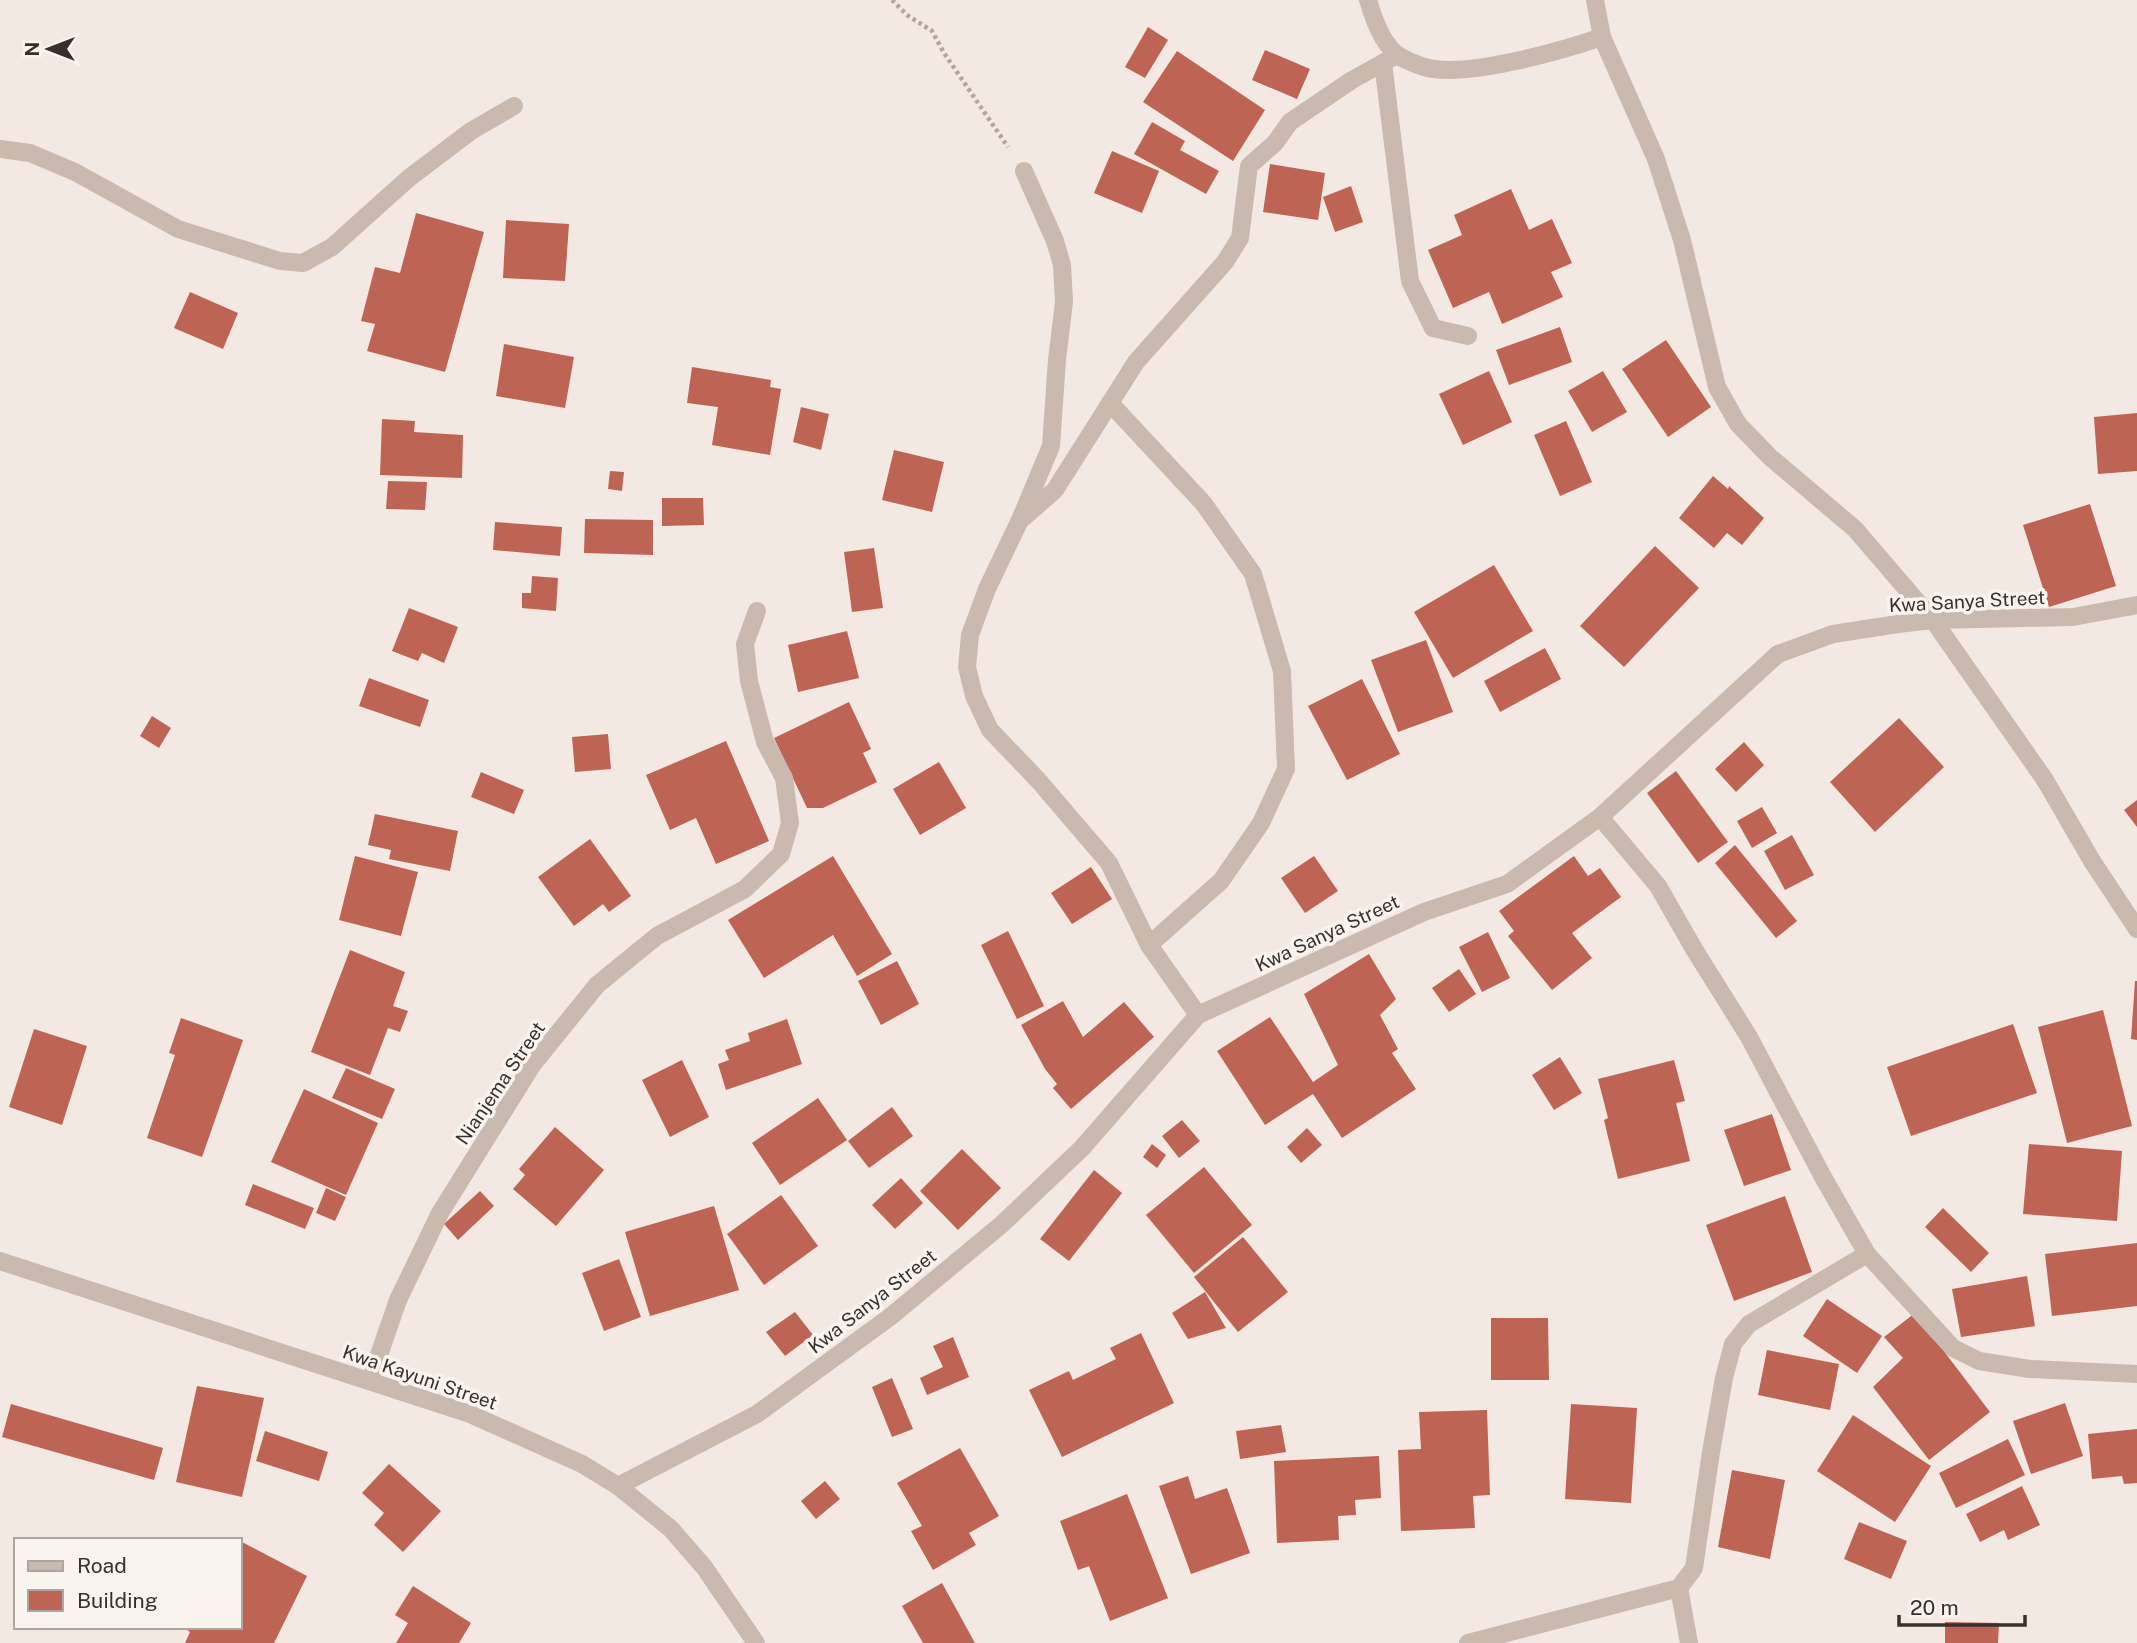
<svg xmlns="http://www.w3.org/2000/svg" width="2137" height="1643" font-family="'Public Sans',sans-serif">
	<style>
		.building { fill: #be6455 }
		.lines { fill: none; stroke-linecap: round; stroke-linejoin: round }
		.path { stroke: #b6a399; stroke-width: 4.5; stroke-dasharray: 3.5 3.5; stroke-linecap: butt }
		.minor { stroke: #cab9af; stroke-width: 18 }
		.tertiary { stroke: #cab9af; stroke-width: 18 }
		.labels { text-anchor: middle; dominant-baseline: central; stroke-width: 7; stroke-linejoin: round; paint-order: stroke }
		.street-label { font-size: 19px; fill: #3a2f2c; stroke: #faf4ef }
	</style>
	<rect width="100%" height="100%" fill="#f3e9e2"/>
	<g class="building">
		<polygon points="1148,27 1168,40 1145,78 1125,67"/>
		<polygon points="1265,50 1310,69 1297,99 1252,80"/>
		<polygon points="1177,51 1265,110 1233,161 1143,102"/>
		<polygon points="1152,122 1185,141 1180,150 1219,171 1206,194 1134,154"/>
		<polygon points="1112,151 1159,171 1142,213 1094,193"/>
		<polygon points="1270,164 1325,173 1318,220 1263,212"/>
		<polygon points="1351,186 1363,222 1335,232 1323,197"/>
		<polygon points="1511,189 1529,230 1552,219 1572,263 1551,272 1563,297 1502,324 1489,292 1453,308 1428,250 1462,235 1454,215"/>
		<polygon points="416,213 484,232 445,372 367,351 375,324 361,321 375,267 400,273"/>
		<polygon points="506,220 569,224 565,281 503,278"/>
		<polygon points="190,292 238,313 223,349 174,328"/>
		<polygon points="1560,327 1572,362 1509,385 1496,350"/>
		<polygon points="1666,340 1711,407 1668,437 1622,369"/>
		<polygon points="504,344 574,357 565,408 496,396"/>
		<polygon points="692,367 771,380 770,387 781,389 770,455 712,445 718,407 687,403"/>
		<polygon points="1489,371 1512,422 1463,445 1439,394"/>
		<polygon points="1603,371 1627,412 1592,432 1568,391"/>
		<polygon points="801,407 829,414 821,450 793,442"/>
		<polygon points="2137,413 2137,471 2098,474 2094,417"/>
		<polygon points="382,419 415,421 414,432 463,435 462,478 380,475"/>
		<polygon points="1566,421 1592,482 1560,496 1534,435"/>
		<polygon points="894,450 944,462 932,512 882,500"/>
		<polygon points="610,471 624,472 622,491 608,489"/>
		<polygon points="1713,476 1728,489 1729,486 1764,518 1742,545 1727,533 1714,548 1679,518"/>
		<polygon points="388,481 427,482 425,510 386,509"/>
		<polygon points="662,498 703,498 704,525 662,526"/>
		<polygon points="2090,504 2116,586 2049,607 2023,525"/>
		<polygon points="585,519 653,520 653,555 584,553"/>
		<polygon points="495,522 562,527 560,556 493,550"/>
		<polygon points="1655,546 1699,588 1624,667 1580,626"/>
		<polygon points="874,548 883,608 852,612 844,552"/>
		<polygon points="1494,565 1533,631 1453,678 1414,612"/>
		<polygon points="532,576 558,578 556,611 522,608 522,593 531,593"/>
		<polygon points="409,608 458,627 444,663 422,653 418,661 392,651"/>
		<polygon points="847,631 859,678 798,692 788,645"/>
		<polygon points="1426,640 1453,712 1398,732 1371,660"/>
		<polygon points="1545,648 1561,679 1500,712 1484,681"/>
		<polygon points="369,678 429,700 420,727 359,706"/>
		<polygon points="1362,679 1400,754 1347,780 1308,706"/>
		<polygon points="849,702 871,749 863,753 877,782 823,808 807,808 774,738"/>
		<polygon points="152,716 171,728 159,748 140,736"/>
		<polygon points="1899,718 1944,767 1875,832 1830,782"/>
		<polygon points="608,734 611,769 575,772 572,737"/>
		<polygon points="726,741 769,841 716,864 696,818 670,830 646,775"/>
		<polygon points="1744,742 1764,765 1736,792 1715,769"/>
		<polygon points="939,762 966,808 920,835 893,789"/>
		<polygon points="1676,771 1728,842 1698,863 1647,793"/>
		<polygon points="481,772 524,790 514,814 471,797"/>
		<polygon points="2137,800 2137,827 2124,810"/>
		<polygon points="1762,807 1777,833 1752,848 1737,821"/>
		<polygon points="375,814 458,831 450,871 389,859 391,850 368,845"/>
		<polygon points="1792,835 1814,875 1785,890 1764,851"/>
		<polygon points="590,839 631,896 609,912 603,904 574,926 538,877"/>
		<polygon points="1735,845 1797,921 1776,938 1715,863"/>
		<polygon points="355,856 418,872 401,936 339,920"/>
		<polygon points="833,856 892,954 857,976 833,935 764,978 728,920"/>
		<polygon points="1314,856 1338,891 1305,913 1281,878"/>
		<polygon points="1574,856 1588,876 1600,868 1621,897 1572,933 1592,958 1552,990 1508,936 1514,931 1499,911"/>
		<polygon points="1091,867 1112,899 1072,924 1051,893"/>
		<polygon points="1008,931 1044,1006 1017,1019 981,945"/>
		<polygon points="1488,932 1510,978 1482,992 1459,947"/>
		<polygon points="350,950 405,972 393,1006 408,1011 400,1032 388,1028 370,1075 311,1052"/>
		<polygon points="1369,954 1396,999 1380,1015 1398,1049 1392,1053 1416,1089 1342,1138 1313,1094 1265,1125 1217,1051 1270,1017 1313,1082 1338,1065 1304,994"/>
		<polygon points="897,961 919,1004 881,1025 858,981"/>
		<polygon points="1459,969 1476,994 1449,1012 1432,988"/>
		<polygon points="2135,981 2137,981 2137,1040 2131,1039"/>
		<polygon points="1063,1001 1083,1037 1124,1002 1154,1037 1071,1109 1053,1088 1057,1084 1045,1069 1021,1025"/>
		<polygon points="2103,1010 2132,1126 2067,1143 2038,1027"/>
		<polygon points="181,1018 243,1040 202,1157 147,1138 175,1055 169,1053"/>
		<polygon points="787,1019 802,1064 726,1090 718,1064 729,1060 725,1050 750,1041 748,1033"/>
		<polygon points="2013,1024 2037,1093 1911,1136 1887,1067"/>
		<polygon points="34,1029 87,1046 62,1125 9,1107"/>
		<polygon points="1560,1057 1582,1093 1554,1110 1532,1075"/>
		<polygon points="682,1060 709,1117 670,1137 642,1080"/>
		<polygon points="1674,1060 1685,1101 1676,1103 1690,1161 1618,1179 1604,1120 1608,1118 1598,1079"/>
		<polygon points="346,1068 395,1089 382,1119 332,1098"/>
		<polygon points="304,1089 378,1123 346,1195 271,1162"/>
		<polygon points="818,1098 847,1140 780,1185 752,1143"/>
		<polygon points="892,1107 913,1136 869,1168 848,1141"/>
		<polygon points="1772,1114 1791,1170 1744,1186 1724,1130"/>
		<polygon points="1182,1120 1200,1141 1179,1158 1162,1136"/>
		<polygon points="555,1127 604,1170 556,1226 513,1189 525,1175 519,1169"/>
		<polygon points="1307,1128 1322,1145 1301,1163 1287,1147"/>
		<polygon points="1152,1144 1166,1155 1157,1168 1143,1157"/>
		<polygon points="2029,1144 2122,1151 2117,1221 2023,1214"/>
		<polygon points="962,1149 1001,1188 958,1230 920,1191"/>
		<polygon points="1204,1167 1252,1225 1194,1273 1146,1215"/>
		<polygon points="1094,1170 1122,1193 1069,1261 1040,1239"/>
		<polygon points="901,1178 923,1203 895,1229 872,1205"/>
		<polygon points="253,1184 314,1208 305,1229 245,1205"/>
		<polygon points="326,1188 346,1197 335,1221 316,1213"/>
		<polygon points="480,1191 494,1206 458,1240 444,1224"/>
		<polygon points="781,1195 818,1246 764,1285 727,1234"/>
		<polygon points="1785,1196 1812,1272 1734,1301 1706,1225"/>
		<polygon points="714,1206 739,1290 650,1316 625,1232"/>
		<polygon points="1943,1208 1989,1253 1971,1272 1925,1227"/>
		<polygon points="1243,1237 1288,1292 1238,1332 1194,1277"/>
		<polygon points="2137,1243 2137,1306 2052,1316 2045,1254"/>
		<polygon points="619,1259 641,1317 604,1331 582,1273"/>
		<polygon points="2027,1276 2035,1326 1961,1337 1952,1289"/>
		<polygon points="1205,1292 1226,1328 1188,1339 1172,1313"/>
		<polygon points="1827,1299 1882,1336 1857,1373 1803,1336"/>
		<polygon points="795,1312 813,1335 785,1356 766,1332"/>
		<polygon points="1915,1313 1990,1412 1929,1460 1873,1387 1903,1358 1884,1337"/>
		<polygon points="1491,1318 1548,1318 1549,1380 1491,1380"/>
		<polygon points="1141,1333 1174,1403 1062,1457 1029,1390 1069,1371 1073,1380 1116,1359 1110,1348"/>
		<polygon points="953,1337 969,1377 927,1395 920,1378 943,1367 933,1346"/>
		<polygon points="1767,1350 1839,1364 1830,1410 1758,1395"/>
		<polygon points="892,1378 913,1429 892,1437 872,1387"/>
		<polygon points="197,1386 264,1398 242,1497 176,1482"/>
		<polygon points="2065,1403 2083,1456 2031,1474 2013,1421"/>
		<polygon points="11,1404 163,1448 154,1480 2,1437"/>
		<polygon points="1571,1404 1637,1408 1631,1503 1565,1499"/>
		<polygon points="1487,1410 1490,1495 1473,1496 1475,1528 1401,1531 1398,1450 1421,1449 1419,1412"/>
		<polygon points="1853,1415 1931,1466 1895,1522 1817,1471"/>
		<polygon points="1281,1425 1286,1452 1240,1459 1236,1431"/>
		<polygon points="2137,1429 2137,1483 2124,1484 2122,1476 2092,1479 2088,1434"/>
		<polygon points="265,1431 328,1452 319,1481 256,1461"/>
		<polygon points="2008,1439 2025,1475 1956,1508 1939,1473"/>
		<polygon points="960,1448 999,1516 969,1533 976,1545 933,1570 911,1531 922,1526 897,1483"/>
		<polygon points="1379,1456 1381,1498 1355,1500 1356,1515 1338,1516 1339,1540 1277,1543 1274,1461"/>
		<polygon points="389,1464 441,1511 403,1552 374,1525 384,1513 362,1493"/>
		<polygon points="1732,1470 1785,1480 1770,1559 1718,1547"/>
		<polygon points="1188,1476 1195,1499 1227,1488 1250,1553 1191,1574 1159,1486"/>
		<polygon points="825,1481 840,1499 816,1519 801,1501"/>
		<polygon points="2022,1486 2040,1525 2008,1540 2004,1530 1980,1542 1966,1514"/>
		<polygon points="1127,1494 1168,1598 1110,1621 1089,1566 1078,1570 1060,1521"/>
		<polygon points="1859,1522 1907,1541 1891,1579 1844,1559"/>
		<polygon points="240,1541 307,1576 274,1643 185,1643 190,1632 183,1627 240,1627"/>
		<polygon points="942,1583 975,1643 923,1643 902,1606"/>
		<polygon points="413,1586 471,1623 459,1643 396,1643 408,1623 395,1615"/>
		<polygon points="1945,1622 1999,1623 1998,1643 1945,1643"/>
	</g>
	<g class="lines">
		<polyline class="path" points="892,0 907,15 932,31 944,53 1008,147"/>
		<g class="minor">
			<path d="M1368,0C1373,17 1383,46 1399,56C1407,61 1424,68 1434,69C1475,75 1561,51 1602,37"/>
			<polyline points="1595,0 1602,37 1656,159 1682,240 1717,387 1738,424 1770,457 1855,529 1933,620 2045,780 2092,861 2137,929"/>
			<polyline points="1383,63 1410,281 1433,328 1468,336"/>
			<polyline points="0,149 30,153 75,172 178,229 280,261 303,263 332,247 409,178 471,131 514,106"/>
			<polyline points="1024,171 1055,241 1062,265 1064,302 1057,360 1051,446 1020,520 987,589 970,635 967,667 974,696 990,730 1038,780 1109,863 1149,945 1198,1015"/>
			<polyline points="1110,403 1204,504 1253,574 1282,671 1286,769 1261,823 1221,881 1149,945"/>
			<polyline points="1023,518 1055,490 1136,362 1225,262 1240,238 1249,166 1275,143 1290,122 1352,80 1397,55"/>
			<polyline points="1600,817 1658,886 1694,949 1749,1037 1823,1177 1867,1254 1953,1348 1979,1361 2030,1369 2137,1374"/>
			<polyline points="370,1381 398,1300 440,1213 533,1064 597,985 657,936 745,889 781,854 790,823 784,778 765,742 749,681 745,644 757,611"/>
			<polyline points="618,1486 757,1414 890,1317 1001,1225 1082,1148 1198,1015 1424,912 1507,884 1600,817 1778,654 1833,634 1898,624 1933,620 2073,617 2137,605"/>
			<polyline points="1679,1588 1689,1643"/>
			<polyline points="1468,1643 1679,1588 1694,1568 1711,1452 1724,1378 1733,1344 1749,1324 1867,1254"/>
		</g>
		<polyline class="tertiary" points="0,1261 470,1414 582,1464 618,1486 671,1529 704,1567 756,1643"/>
	</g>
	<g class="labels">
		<g class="street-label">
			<text transform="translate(1967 601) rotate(-3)">Kwa Sanya Street</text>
			<text transform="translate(1327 933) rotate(-25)">Kwa Sanya Street</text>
			<text transform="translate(500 1083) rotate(-56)">Nianjema Street</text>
			<text transform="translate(872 1301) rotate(-38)">Kwa Sanya Street</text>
			<text transform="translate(420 1377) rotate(19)">Kwa Kayuni Street</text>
		</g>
	</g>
	<rect x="14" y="1538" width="228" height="91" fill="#faf4ef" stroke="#ada5a1" stroke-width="2"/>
	<rect x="28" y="1561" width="35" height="10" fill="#cab9af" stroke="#ada5a1" stroke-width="2"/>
	<text x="77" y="1573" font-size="21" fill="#3a2f2c">Road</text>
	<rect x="28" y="1590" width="35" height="21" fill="#be6455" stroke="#ada5a1" stroke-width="2"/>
	<text x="77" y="1608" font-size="21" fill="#3a2f2c">Building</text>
	<g transform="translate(49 49) rotate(270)" stroke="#faf4ef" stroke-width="5" paint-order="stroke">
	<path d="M0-5L12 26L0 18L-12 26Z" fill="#3a2f2c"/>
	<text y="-10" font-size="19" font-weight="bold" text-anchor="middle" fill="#3a2f2c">N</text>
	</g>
	<path d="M1899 1615v10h126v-10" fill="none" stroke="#3a2f2c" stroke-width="3.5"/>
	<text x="1910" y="1615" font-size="21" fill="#3a2f2c" stroke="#faf4ef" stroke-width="5" paint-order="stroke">20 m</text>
</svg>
┄┄┄┄┄┄┄┄┄┄┄┄┄┄┄┄┄┄┄┄
• **Directions for this task**:
Above are the records. Identify each line that contains the word "lines".

• **Result**:
		.lines { fill: none; stroke-linecap: round; stroke-linejoin: round }
	<g class="lines">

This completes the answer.